The HR guy said, "There will be changes. Do you think you could wait a bit?" So I said yes, I'd wait it out. It took three more months, and then one day they fired our boss. Things got better immediately.
The same week, I realized that I did want to continue working, but fewer hours and with fewer responsibilities. I drew up a proposal to work 75 percent time as a senior writer-editor instead of a manager of seven creative people. "Okay," they said. And I wanted to work one of my days at home. "Okay." (A year later I said I'd like to go to half-time and they said "Okay" again.)
And that is how I went from a thoroughly unhappy, burned-out, acting-out director of publications to a mellow part-time writer-editor and part-time day-care grandma who calls herself blissed-out.

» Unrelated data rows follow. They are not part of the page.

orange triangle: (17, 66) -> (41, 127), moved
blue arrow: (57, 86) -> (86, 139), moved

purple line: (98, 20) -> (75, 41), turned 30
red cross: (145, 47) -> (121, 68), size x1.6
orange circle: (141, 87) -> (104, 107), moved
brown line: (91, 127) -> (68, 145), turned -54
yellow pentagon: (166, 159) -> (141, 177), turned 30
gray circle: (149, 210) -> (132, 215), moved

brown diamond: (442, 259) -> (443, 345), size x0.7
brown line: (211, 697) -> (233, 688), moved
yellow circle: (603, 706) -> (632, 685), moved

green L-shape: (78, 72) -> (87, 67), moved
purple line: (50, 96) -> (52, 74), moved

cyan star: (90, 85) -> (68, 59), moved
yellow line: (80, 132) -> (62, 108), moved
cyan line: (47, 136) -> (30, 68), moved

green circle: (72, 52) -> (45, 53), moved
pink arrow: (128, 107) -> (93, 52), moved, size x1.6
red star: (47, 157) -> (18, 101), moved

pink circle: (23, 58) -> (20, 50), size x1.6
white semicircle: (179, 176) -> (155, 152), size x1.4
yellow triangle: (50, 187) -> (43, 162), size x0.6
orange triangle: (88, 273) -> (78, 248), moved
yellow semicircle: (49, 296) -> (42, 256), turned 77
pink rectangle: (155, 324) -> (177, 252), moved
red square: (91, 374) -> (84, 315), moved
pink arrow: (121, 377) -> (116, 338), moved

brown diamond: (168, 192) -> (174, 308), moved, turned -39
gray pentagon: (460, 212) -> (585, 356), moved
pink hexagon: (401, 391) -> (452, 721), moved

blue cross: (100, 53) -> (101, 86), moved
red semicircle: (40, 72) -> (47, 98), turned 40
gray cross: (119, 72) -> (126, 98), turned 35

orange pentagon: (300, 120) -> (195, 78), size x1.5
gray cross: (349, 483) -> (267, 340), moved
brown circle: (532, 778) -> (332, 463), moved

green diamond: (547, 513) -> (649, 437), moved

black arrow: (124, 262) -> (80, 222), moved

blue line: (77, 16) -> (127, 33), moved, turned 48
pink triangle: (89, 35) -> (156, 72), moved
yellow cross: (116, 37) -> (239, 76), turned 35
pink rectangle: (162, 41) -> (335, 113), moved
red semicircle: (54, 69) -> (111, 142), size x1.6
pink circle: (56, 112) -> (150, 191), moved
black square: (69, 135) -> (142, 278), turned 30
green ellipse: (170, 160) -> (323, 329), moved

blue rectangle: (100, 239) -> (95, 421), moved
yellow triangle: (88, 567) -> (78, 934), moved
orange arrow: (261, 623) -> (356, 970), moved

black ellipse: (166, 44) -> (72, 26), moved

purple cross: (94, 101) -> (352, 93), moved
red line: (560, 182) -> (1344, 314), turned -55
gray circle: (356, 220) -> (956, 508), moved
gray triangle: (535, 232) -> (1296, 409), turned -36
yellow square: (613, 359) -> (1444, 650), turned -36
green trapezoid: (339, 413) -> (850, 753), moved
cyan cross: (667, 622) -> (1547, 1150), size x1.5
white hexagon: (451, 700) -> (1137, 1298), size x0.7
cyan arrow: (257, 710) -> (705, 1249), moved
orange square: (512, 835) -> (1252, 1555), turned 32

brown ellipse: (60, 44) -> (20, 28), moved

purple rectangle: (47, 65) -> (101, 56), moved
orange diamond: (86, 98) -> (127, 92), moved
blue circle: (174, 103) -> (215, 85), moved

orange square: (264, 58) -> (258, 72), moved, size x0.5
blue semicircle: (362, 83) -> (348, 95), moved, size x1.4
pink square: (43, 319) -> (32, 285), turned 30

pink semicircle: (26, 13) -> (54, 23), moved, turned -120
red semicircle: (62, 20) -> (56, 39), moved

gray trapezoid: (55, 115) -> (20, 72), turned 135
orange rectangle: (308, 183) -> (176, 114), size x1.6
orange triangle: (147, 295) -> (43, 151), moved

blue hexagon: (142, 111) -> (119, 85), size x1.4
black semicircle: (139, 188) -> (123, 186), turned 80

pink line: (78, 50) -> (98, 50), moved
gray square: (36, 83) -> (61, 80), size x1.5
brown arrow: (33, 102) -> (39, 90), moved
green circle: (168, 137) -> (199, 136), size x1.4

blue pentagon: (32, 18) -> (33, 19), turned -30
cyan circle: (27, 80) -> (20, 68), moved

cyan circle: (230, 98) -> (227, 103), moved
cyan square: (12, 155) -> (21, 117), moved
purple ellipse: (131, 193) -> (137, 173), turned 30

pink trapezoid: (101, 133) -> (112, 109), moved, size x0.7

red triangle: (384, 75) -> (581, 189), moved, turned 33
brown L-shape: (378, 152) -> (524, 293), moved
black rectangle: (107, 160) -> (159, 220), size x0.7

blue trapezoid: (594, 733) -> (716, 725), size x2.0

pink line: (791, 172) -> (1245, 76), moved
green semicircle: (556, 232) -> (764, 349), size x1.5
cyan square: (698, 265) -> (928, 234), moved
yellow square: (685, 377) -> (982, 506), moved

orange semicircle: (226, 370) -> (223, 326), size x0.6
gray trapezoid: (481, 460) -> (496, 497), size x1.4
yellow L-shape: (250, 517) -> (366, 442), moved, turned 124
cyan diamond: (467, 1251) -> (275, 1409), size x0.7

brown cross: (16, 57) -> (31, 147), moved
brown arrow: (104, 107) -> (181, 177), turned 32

I am thankful that the HR guy was willing to suggest that I wait...he managed to tell me just enough without violating professional ethics, and he let me know that I was a valued employee who deserved consideration (of course I was, but our staff definitely didn't feel valued at the time).
I am also thankful to Peter for saying, "Quit if you need to." Feeling that I could quit made it less necessary to do so, because I no longer felt so trapped. It was not the first time he helped me through a nasty time at work, but I hope it's the last. There are two new bosses, and I like working with them. I love the work, and I'm good at it. And some day in the not-too-distant future (God willing and the creek don't rise), I'll retire to spend even more time with the grandbabies before they're off to school. Happy Thanksgiving!